Zagóri, région captivante!


Les stéréotypes, ont parfois la vie longue et la mémoire courte. Notamment ceux du tourisme, même en vogue. Ainsi, quand on évoque les villages de Zagóri en Épire, il est souvent question de cette région de pleine beauté, présumée hors des sentiers battus et même méconnue de la plupart des touristes.

Zagóri, région de pleine beauté. Juin 2025

C’est presque vrai et même, depuis septembre 2023, cette région de montagne et de rivières que l’on espère encore préservée si possible de manière durable, est inscrite au Patrimoine mondial de l’Unesco, ce qui est valable autant pour ses villages, que pour le parc naturel de Vikos-Aóos.

Les villages de Zagóri sont à vrai dire moins connus que les Cyclades dont l’économie dépend comme on sait à près de 97%… du tourisme, voilà pour notre observation inaugurale. Loin de la carte-postale des îles, en cet apparent paradis de l’Épire, c’est alors de l’immersion qu’il s’agit, s’accomplissant d’abord à travers ses magnifiques rivières, ses gorges gigantesques comme à Vikos, sans oublier les innombrables ponts de pierre en arc, légués par la tradition et de ce fait, par la nécessité chez les habitants de jadis.

Au parc naturel de Vikos-Aóos. Juin 2025

Et quant aux villages traditionnels, une cinquantaine environ, répartis sur la totalité du parc national de Pinde, la tradition se résume à première vue, à la beauté des maisons en pierre aux toits de lauzes et aux intérieurs… bien parlants.

Fort heureusement, les vieux chemins pavés qui relient les villages les uns aux autres, ont été pour certains réparés et balisés, ce qui permet aux amoureux de la nature et qui accessoirement apprécient les activités et les sports de plein air, que de les emprunter, si besoin, jusque à certains sommets en passant par les lacs en altitude au niveau des alpages.
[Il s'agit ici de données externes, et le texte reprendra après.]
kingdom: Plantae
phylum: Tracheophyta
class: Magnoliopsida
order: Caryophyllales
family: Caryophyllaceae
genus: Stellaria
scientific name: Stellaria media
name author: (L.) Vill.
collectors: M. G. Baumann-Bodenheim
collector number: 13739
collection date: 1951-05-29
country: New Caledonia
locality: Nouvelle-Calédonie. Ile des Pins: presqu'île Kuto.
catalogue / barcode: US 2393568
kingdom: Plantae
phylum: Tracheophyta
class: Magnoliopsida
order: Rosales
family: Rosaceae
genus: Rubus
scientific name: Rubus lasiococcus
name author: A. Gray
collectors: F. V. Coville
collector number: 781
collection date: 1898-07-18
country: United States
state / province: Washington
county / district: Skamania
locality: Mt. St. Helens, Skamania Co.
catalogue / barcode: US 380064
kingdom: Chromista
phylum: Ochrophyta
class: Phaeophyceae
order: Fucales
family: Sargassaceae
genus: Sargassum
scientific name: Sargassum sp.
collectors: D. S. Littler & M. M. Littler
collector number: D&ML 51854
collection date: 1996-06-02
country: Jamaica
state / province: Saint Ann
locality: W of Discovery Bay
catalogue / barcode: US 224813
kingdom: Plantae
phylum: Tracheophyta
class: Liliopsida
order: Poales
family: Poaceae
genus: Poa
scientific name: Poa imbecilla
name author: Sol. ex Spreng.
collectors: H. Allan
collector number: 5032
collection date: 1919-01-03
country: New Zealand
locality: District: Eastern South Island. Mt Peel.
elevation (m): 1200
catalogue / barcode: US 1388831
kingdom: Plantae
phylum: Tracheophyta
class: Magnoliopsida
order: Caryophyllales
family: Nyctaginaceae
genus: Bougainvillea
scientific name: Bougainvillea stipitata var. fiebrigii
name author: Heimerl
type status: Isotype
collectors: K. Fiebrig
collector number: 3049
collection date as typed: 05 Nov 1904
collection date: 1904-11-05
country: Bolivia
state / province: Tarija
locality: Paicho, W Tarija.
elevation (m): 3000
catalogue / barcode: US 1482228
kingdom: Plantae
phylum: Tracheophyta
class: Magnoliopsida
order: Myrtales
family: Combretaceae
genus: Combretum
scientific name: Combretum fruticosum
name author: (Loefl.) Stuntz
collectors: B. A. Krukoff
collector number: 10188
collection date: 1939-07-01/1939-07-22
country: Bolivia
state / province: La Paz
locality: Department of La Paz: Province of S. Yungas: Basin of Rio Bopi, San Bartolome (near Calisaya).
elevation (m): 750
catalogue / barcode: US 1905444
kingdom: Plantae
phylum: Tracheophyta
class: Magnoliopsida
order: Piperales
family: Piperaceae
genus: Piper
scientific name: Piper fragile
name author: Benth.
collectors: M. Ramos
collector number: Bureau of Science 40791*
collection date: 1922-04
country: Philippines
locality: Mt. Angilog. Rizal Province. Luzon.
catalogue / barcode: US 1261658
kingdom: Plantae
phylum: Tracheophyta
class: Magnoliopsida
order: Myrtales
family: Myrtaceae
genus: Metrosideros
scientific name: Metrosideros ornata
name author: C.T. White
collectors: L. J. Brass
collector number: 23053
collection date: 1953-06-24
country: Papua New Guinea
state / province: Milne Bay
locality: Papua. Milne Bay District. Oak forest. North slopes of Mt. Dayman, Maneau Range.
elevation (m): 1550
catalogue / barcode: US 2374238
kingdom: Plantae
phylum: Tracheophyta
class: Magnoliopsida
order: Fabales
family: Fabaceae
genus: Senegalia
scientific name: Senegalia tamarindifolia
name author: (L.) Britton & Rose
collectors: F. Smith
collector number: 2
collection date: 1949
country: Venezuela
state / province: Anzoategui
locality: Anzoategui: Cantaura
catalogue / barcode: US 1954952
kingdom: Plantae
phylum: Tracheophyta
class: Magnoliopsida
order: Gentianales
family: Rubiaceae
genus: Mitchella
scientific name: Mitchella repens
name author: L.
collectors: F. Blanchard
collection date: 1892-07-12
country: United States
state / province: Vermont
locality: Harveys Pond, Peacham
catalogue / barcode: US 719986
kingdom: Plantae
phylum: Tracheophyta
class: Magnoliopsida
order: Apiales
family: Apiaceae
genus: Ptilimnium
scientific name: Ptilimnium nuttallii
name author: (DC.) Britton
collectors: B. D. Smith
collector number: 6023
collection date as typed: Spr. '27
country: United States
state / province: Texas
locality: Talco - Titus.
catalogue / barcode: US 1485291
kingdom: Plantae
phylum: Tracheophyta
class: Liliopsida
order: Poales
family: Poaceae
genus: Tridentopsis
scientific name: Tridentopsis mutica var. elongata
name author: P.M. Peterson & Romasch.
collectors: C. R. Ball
Épire et Zagóri aux éditions Road, sous l’impulsion de Stéfanos Psiménos. Années 2000

Puis comme on sait, dans la vraie vie, dont celle du tourisme… réellement existant, c’est par l’effort des esprits libres et avant-gardistes locaux, tout comme par celui des enfants de Zagóri revenus de leur exil à Athènes, que dans les années 1980, la région fut découverte par la classe moyenne grecque montante, en été mais surtout en hiver, saison qu’en Grèce est toujours considérée comme parfois exotique.

Places vides. Zagóri, juin 2025

C’était aux dires de tous, la… belle époque des guides de voyage gréco-grecs, ces gros et beaux volumes alors parus aux éditions Road, sous l’impulsion de Stéfanos Psiménos, s’adressant en premier lieu aux motards, aux propriétaires de véhicules 4X4, lesquels à l’époque n’étaient pas forcement luxueux, ainsi qu’aux amateurs d’aventure pondérée, surtout de découverte du pays, et en fin de compte pour ceux qui désiraient le discerner autrement par la marche à pied.

Abandon. Zagóri, juin 2025

C’était une manière d’apprendre ou de réapprendre son propre pays, telle une sorte de Patridognosie réinventée, c’est-à-dire, celle que nos maîtres de l’Instruction Publique nous enseignaient jadis, pour y apprendre à la fois l’histoire, la géographie, le climat, l’économie et les traditions de chacune des régions grecques.

Notons qu’en cette époque, les éditions Road ont été les premières en Grèce à diffuser en même temps sur le marché, des cartes réellement détaillées, utiles autant pour emprunter le réseau des innombrables pistes non goudronnées, que les sentiers de randonnée.

Maison à vendre. Zagóri, juin 2025

Ainsi, en préambule dans son guide sur l’Épire daté de 2007, on pouvait déjà lire : “Découvrez l’Épire telle que la connaissent ses habitants. Profitez du meilleur de ce coin le plus beau et le moins connu de Grèce. Stéfanos Psiménos a vécu quatre ans en Épire pour écrire ce guide, une mine d’informations qui vous mènera vers le meilleur”.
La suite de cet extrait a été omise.